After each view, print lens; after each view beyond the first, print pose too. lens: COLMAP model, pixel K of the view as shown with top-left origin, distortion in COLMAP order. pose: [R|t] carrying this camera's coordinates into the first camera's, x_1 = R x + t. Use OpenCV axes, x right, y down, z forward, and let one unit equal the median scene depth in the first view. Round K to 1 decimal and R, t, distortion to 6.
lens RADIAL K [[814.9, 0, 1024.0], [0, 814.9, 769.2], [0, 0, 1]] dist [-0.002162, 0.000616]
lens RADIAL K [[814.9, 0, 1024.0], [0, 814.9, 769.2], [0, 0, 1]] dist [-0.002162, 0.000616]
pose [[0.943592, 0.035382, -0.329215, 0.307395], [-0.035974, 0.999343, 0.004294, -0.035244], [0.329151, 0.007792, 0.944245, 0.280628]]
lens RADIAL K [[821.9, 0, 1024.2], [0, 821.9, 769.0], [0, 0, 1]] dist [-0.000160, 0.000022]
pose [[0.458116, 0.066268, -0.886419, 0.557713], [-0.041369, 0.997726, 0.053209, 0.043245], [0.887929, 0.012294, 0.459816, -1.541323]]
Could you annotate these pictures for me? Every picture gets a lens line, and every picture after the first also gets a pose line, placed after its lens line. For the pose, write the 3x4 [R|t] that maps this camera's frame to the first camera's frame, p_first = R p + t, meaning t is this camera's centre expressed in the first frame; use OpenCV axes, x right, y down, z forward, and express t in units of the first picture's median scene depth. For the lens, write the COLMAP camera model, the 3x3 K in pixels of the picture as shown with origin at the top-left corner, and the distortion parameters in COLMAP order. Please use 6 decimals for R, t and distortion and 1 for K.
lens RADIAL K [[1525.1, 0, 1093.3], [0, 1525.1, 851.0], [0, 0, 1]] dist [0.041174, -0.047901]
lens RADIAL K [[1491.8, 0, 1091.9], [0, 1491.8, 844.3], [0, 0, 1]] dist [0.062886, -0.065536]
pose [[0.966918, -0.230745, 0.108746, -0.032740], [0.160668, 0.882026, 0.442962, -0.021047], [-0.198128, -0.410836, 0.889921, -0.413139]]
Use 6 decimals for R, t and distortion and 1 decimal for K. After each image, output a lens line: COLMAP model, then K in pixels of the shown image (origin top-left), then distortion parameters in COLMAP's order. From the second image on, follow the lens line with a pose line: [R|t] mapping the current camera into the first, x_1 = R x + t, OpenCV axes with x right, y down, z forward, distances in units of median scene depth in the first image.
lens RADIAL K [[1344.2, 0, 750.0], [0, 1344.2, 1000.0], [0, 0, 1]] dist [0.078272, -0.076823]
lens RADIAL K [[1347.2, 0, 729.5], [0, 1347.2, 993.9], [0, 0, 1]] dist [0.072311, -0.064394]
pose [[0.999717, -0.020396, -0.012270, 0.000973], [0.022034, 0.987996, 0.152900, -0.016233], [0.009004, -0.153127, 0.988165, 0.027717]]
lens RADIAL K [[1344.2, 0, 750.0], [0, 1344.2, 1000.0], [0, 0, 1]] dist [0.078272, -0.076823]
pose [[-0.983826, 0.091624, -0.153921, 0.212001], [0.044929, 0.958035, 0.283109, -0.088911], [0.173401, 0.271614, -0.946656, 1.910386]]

### EXERCISE INSTRUCTIONS
Could each line above be retyped exactly?

### ANSWER SPACE
After each view, print lens; after each view beyond the first, print pose too. lens: COLMAP model, pixel K of the view as shown with top-left origin, distortion in COLMAP order. pose: [R|t] carrying this camera's coordinates into the first camera's, x_1 = R x + t. Use OpenCV axes, x right, y down, z forward, and let one unit equal the median scene depth in the first view. Round K to 1 decimal and R, t, distortion to 6.
lens RADIAL K [[814.9, 0, 1024.0], [0, 814.9, 769.2], [0, 0, 1]] dist [-0.002162, 0.000616]
lens RADIAL K [[814.9, 0, 1024.0], [0, 814.9, 769.2], [0, 0, 1]] dist [-0.002162, 0.000616]
pose [[0.943592, 0.035382, -0.329215, 0.307395], [-0.035974, 0.999343, 0.004294, -0.035244], [0.329151, 0.007792, 0.944245, 0.280628]]
lens RADIAL K [[821.9, 0, 1024.2], [0, 821.9, 769.0], [0, 0, 1]] dist [-0.000160, 0.000022]
pose [[0.458116, 0.066268, -0.886419, 0.557713], [-0.041369, 0.997726, 0.053209, 0.043245], [0.887929, 0.012294, 0.459816, -1.541323]]
Could you annotate these pictures for me? Every picture gets a lens line, and every picture after the first also gets a pose line, placed after its lens line. For the pose, write the 3x4 [R|t] that maps this camera's frame to the first camera's frame, p_first = R p + t, meaning t is this camera's centre expressed in the first frame; use OpenCV axes, x right, y down, z forward, and express t in units of the first picture's median scene depth. For the lens, write the COLMAP camera model, the 3x3 K in pixels of the picture as shown with origin at the top-left corner, and the distortion parameters in COLMAP order. Please use 6 decimals for R, t and distortion and 1 for K.
lens RADIAL K [[1525.1, 0, 1093.3], [0, 1525.1, 851.0], [0, 0, 1]] dist [0.041174, -0.047901]
lens RADIAL K [[1491.8, 0, 1091.9], [0, 1491.8, 844.3], [0, 0, 1]] dist [0.062886, -0.065536]
pose [[0.966918, -0.230745, 0.108746, -0.032740], [0.160668, 0.882026, 0.442962, -0.021047], [-0.198128, -0.410836, 0.889921, -0.413139]]
Use 6 decimals for R, t and distortion and 1 decimal for K. After each image, output a lens line: COLMAP model, then K in pixels of the shown image (origin top-left), then distortion parameters in COLMAP's order. From the second image on, follow the lens line with a pose line: [R|t] mapping the current camera into the first, x_1 = R x + t, OpenCV axes with x right, y down, z forward, distances in units of median scene depth in the first image.
lens RADIAL K [[1344.2, 0, 750.0], [0, 1344.2, 1000.0], [0, 0, 1]] dist [0.078272, -0.076823]
lens RADIAL K [[1347.2, 0, 729.5], [0, 1347.2, 993.9], [0, 0, 1]] dist [0.072311, -0.064394]
pose [[0.999717, -0.020396, -0.012270, 0.000973], [0.022034, 0.987996, 0.152900, -0.016233], [0.009004, -0.153127, 0.988165, 0.027717]]
lens RADIAL K [[1344.2, 0, 750.0], [0, 1344.2, 1000.0], [0, 0, 1]] dist [0.078272, -0.076823]
pose [[-0.983826, 0.091624, -0.153921, 0.212001], [0.044929, 0.958035, 0.283109, -0.088911], [0.173401, 0.271614, -0.946656, 1.910386]]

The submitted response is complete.